A role for mouse Hus1 in the G₂/M checkpoint might be expected given that Atr and Chk1, which act in the same pathway as Hus1 (59), are required for G₂-phase arrest in response to diverse genotoxins (9, 11, 37, 54). Indeed, it is somewhat surprising that Hus1-null cells show defects in DNA damage-induced Chk1 phosphorylation, which is believed to be required for the initiation of the G₂/M DNA damage checkpoint (37, 54, 67), yet are capable of G₂-phase arrest in response to genotoxic stress. However, Chk1 serine 345 phosphorylation still occurs in Hus1-null cells, albeit to a greatly reduced extent. This limited Chk1 phosphorylation after DNA damage might be sufficient to activate the G₂/M checkpoint but not the S-phase checkpoint. Alternatively, redundant mechanisms might mask a role for mouse Hus1 in the G₂/M checkpoint. Potentially, the recently identified Hus1 paralog, Hus1B (25), could mediate the G₂/M DNA damage checkpoint in the absence of Hus1. However, unlike Hus1, Hus1B does not directly interact with Rad9, suggesting that it is not functionally equivalent to Hus1 (25). Moreover, Hus1B expression is undetectable by Northern blotting in Hus1^+/+ p21^−/− and Hus1^−/− p21^−/− MEFs (R. S. Weiss and P. Leder, unpublished data). Alternatively, functional redundancy could be provided by Atm, which is known to mediate a G₂/M DNA damage checkpoint. While Atm ordinarily responds specifically to DSB, in the absence of Hus1 other types of genotoxic stress besides IR might lead to DSB as a form of secondary damage, perhaps from inappropriate processing of primary genotoxin-induced lesions. This secondary damage might activate Atm and induce the G₂/M checkpoint. Whether such a mechanism accounts for the apparently normal G₂/M checkpoint response to UV in Hus1-null cells could be addressed through the generation and analysis of MEFs nullizygous for both Hus1 and Atm. Why this redundancy would be manifested at the G₂/M checkpoint but not during the S phase, when Hus1-null cells have an explicit checkpoint defect, is not clear. One possibility is that the pathways involving Atm and Hus1 feed into the same effectors at the G₂/M checkpoint but have distinct targets during S phase.

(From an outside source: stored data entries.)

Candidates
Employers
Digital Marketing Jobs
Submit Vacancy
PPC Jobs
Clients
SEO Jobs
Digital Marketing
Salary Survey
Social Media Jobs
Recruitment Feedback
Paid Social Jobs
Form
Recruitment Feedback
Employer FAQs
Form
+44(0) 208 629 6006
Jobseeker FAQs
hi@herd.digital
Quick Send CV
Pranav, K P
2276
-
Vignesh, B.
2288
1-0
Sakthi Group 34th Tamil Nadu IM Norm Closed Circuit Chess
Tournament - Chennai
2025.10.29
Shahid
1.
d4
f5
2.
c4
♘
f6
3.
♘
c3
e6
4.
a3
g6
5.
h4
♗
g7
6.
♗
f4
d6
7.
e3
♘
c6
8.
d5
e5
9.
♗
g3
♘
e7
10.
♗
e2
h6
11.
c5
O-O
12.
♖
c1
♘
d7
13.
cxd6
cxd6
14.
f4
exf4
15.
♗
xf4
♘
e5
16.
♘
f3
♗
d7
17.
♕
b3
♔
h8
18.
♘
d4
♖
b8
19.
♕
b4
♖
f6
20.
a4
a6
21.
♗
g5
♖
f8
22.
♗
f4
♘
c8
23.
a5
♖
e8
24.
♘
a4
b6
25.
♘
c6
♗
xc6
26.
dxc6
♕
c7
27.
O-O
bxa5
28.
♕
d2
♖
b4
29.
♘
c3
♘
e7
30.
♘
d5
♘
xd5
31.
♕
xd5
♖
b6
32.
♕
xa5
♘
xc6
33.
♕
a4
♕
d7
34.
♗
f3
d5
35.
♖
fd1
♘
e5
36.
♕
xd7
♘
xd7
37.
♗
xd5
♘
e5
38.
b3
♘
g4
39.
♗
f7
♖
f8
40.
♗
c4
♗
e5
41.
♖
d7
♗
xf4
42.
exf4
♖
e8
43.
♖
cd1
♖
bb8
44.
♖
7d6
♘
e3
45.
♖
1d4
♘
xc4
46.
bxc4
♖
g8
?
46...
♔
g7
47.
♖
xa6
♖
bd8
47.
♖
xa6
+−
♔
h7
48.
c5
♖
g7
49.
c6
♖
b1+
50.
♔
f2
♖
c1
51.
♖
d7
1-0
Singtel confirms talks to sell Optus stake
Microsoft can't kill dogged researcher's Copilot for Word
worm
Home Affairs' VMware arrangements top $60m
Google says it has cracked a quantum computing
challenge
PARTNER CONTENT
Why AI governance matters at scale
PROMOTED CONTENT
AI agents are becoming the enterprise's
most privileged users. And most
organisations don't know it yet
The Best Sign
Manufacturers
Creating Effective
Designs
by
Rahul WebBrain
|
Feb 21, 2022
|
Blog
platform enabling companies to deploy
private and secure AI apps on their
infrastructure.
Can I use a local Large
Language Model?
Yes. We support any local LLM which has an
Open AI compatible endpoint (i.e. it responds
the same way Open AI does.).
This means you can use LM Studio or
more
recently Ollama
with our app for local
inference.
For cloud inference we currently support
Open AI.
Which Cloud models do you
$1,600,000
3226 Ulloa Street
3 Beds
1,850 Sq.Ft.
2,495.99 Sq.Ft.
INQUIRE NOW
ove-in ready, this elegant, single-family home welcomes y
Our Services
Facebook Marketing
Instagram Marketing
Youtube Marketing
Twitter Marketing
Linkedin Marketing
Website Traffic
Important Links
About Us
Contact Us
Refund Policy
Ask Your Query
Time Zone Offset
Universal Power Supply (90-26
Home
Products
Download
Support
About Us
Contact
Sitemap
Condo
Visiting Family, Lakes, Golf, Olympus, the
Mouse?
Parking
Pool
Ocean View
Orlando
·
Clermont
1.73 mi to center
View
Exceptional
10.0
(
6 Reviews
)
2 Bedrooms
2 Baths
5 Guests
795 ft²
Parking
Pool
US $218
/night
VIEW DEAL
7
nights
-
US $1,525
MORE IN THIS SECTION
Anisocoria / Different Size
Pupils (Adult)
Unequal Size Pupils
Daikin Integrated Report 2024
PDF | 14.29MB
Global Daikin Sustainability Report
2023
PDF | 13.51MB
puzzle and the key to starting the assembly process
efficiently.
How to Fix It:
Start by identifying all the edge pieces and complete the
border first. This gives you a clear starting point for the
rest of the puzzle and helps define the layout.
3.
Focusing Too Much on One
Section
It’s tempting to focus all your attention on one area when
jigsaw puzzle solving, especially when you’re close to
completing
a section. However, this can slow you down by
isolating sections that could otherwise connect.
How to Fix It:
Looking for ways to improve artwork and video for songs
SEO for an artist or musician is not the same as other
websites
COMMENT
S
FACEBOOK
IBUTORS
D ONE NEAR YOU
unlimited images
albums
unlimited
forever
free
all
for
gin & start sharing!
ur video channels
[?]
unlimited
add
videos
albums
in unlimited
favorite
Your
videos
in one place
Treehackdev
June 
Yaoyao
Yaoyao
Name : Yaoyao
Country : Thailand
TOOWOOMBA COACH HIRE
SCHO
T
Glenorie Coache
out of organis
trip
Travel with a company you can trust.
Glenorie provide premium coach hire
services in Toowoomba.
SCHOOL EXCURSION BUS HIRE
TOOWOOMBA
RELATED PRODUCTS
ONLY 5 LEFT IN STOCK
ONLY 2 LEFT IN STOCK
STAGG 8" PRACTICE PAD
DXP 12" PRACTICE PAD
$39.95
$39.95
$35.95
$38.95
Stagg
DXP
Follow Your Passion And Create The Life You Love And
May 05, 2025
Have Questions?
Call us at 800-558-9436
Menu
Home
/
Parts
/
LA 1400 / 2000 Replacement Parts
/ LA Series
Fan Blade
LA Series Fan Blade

We observed a strong correlation between functioning of the Hus1-dependent S-phase checkpoint and genotoxin sensitivity. Hus1-null cells are hypersensitive to agents that normally elicit a Hus1-dependent S-phase checkpoint response, such as BPDE and UV, but show only slight sensitivity to IR, which triggers a predominantly Hus1-independent S-phase checkpoint (58; also this report). Therefore, the Hus1-mediated S-phase checkpoint mechanism could be an important determinant of genotoxin sensitivity in mammalian cells. Notably, the sensitivity of yeast checkpoint mutants to genotoxic stress has been attributed specifically to defects in S-phase functions (13, 14, 55). In higher eukaryotes, however, the relationship between checkpoint responses and genotoxin sensitivity is poorly understood. With regard to the S-phase checkpoint that responds to IR, a correlation with radiosensitivity has not been observed (66). However, recent work indicates that a G₂/M checkpoint defect alone likewise does not confer genotoxin sensitivity, leading to the suggestion that multiple checkpoint defects within a cell may act synergistically to cause sensitivity (63). If this is generally true, it may be that Hus1-null cells harbor another, as-yet-unidentified, cell cycle regulatory defect. Nonetheless, the Hus1-dependent checkpoint pathway described here represents another therapeutic target that potentially could be exploited to selectively sensitize tumor cells to anticancer treatments.